ネタバレを含みますので、お読みになる際はご注意ください。

1954年。
日本初の特撮怪獣映画、『ゴジラ』が公開されました。

終戦直後の日本で「核の恐怖」を描いたこの映画は空前の大ヒットを記録し、日本のみならず世界中の特撮作品にも大きな影響を与えました。特撮の歴史を変えた、まさにエポックメイキングな作品です。

余談ですが、ゴジラ1作目の公開後、「どうしてゴジラが殺されなければならないのか」「ゴジラがかわいそう」といった抗議が殺到したらしいです。今も冬眠前のクマに対して同じこと言う人がウジャウジャいるようですし、人間ってホント変わらないんだなぁと思ってしまう…。

 

時は流れ、2023年。
2016年公開の『シン・ゴジラ』から実に7年ぶりに、ゴジラ生誕70周年記念作品として、再び終戦直後の日本を舞台としたゴジラ映画が製作されることとなりました。

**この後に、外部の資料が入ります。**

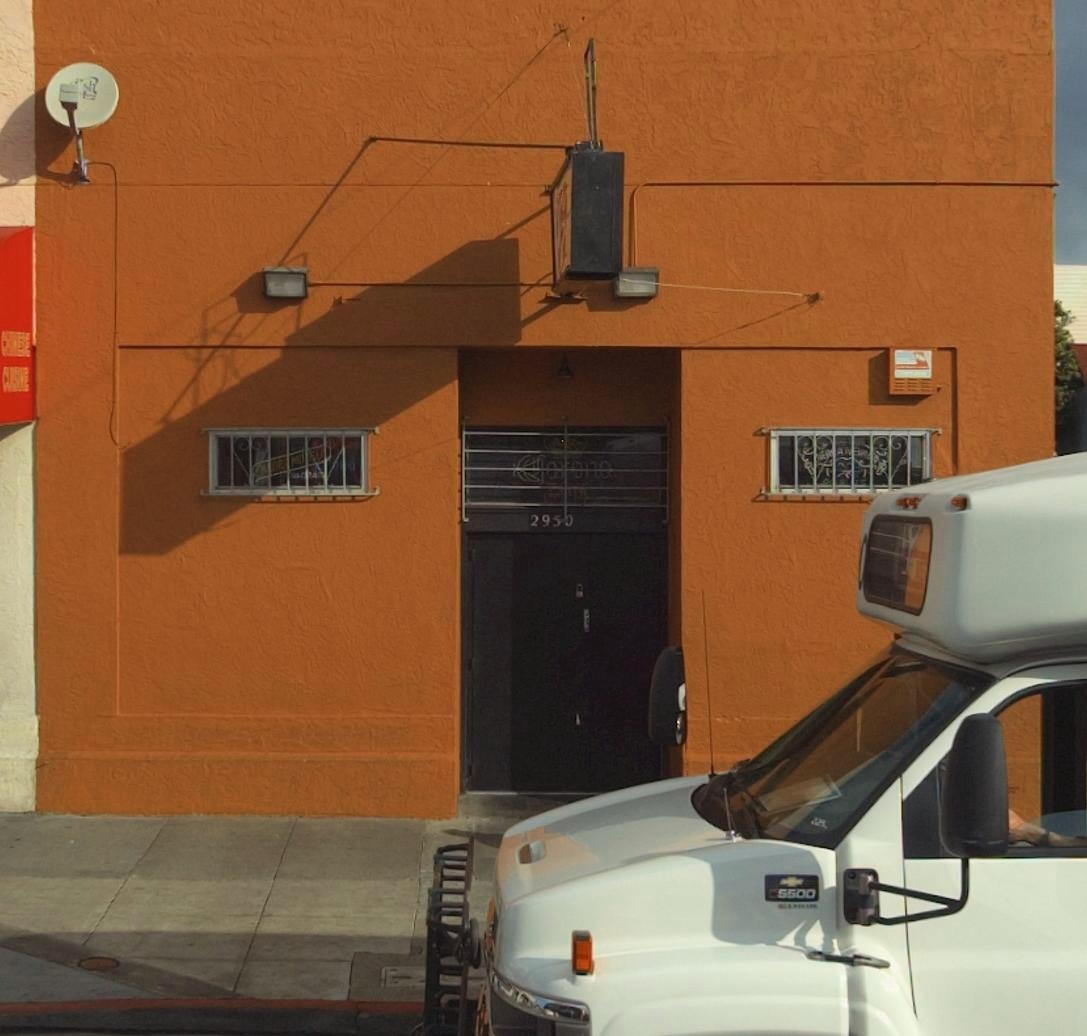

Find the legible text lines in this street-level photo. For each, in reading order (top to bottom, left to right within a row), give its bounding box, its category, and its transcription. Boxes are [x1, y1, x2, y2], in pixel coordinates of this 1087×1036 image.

[530, 514, 575, 527] StreetNumber: 2950
[777, 887, 816, 898] None: 5500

それが本作、『ゴジラ-1.0(マイナスワン)』です。

正確には生誕70周年は来年ですが、来年にはハリウッドにて『ゴジラvsコング』の続編が公開予定らしく、契約の関係で同じ年にゴジラ映画を公開できないことから、本作は今年の公開となったそうです。本場は日本なんだから譲ってくれてもいいのに…。

 

もくじ

 

概要

監督・脚本・VFXを務めるのは、今や日本を代表する映画監督である、山崎貴
ALWAYS 三丁目の夕日』シリーズが特に有名かと思いますが、僕は『ジュブナイル』や『リターナー』を推したい世代。ドラえもんドラクエなど、CGアニメの作品も多く手掛けています。世間の評価はまぁ…うん…。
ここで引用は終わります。